[Requirement] Exactly as written, reproduce the lines from the one that contains "X3965Y2810D03*" through the end of the records.

[Extracted material]
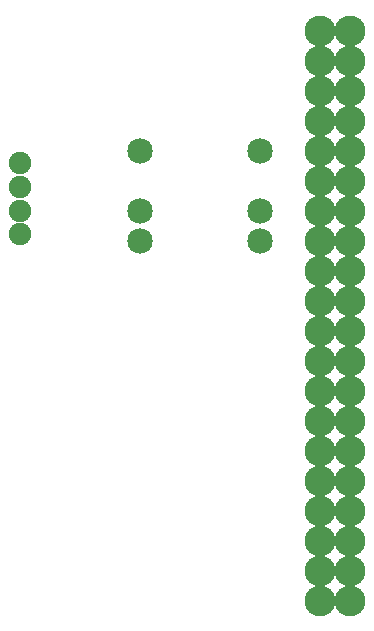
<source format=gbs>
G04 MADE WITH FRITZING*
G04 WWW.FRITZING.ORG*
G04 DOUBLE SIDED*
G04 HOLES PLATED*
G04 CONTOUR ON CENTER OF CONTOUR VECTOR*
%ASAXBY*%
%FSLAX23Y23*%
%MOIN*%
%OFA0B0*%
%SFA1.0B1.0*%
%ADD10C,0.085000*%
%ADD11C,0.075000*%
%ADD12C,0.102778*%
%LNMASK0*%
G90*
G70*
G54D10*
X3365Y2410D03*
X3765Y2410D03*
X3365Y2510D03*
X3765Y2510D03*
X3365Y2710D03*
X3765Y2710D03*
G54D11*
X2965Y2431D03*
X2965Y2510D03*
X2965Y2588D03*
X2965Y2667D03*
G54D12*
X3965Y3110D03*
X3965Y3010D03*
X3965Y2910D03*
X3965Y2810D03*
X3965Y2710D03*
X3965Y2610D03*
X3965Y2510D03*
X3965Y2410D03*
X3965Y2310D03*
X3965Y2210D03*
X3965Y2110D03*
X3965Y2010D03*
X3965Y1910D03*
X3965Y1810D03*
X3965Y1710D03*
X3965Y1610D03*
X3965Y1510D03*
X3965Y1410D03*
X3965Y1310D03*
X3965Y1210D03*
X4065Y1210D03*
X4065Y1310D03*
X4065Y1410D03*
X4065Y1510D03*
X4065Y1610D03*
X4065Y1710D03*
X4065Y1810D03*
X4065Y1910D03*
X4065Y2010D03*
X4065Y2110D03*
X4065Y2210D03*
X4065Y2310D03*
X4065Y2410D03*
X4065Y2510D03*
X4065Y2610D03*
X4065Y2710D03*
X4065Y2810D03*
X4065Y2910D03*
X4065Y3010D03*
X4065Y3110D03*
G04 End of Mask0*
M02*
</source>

[Task answer]
X3965Y2810D03*
X3965Y2710D03*
X3965Y2610D03*
X3965Y2510D03*
X3965Y2410D03*
X3965Y2310D03*
X3965Y2210D03*
X3965Y2110D03*
X3965Y2010D03*
X3965Y1910D03*
X3965Y1810D03*
X3965Y1710D03*
X3965Y1610D03*
X3965Y1510D03*
X3965Y1410D03*
X3965Y1310D03*
X3965Y1210D03*
X4065Y1210D03*
X4065Y1310D03*
X4065Y1410D03*
X4065Y1510D03*
X4065Y1610D03*
X4065Y1710D03*
X4065Y1810D03*
X4065Y1910D03*
X4065Y2010D03*
X4065Y2110D03*
X4065Y2210D03*
X4065Y2310D03*
X4065Y2410D03*
X4065Y2510D03*
X4065Y2610D03*
X4065Y2710D03*
X4065Y2810D03*
X4065Y2910D03*
X4065Y3010D03*
X4065Y3110D03*
G04 End of Mask0*
M02*
</source>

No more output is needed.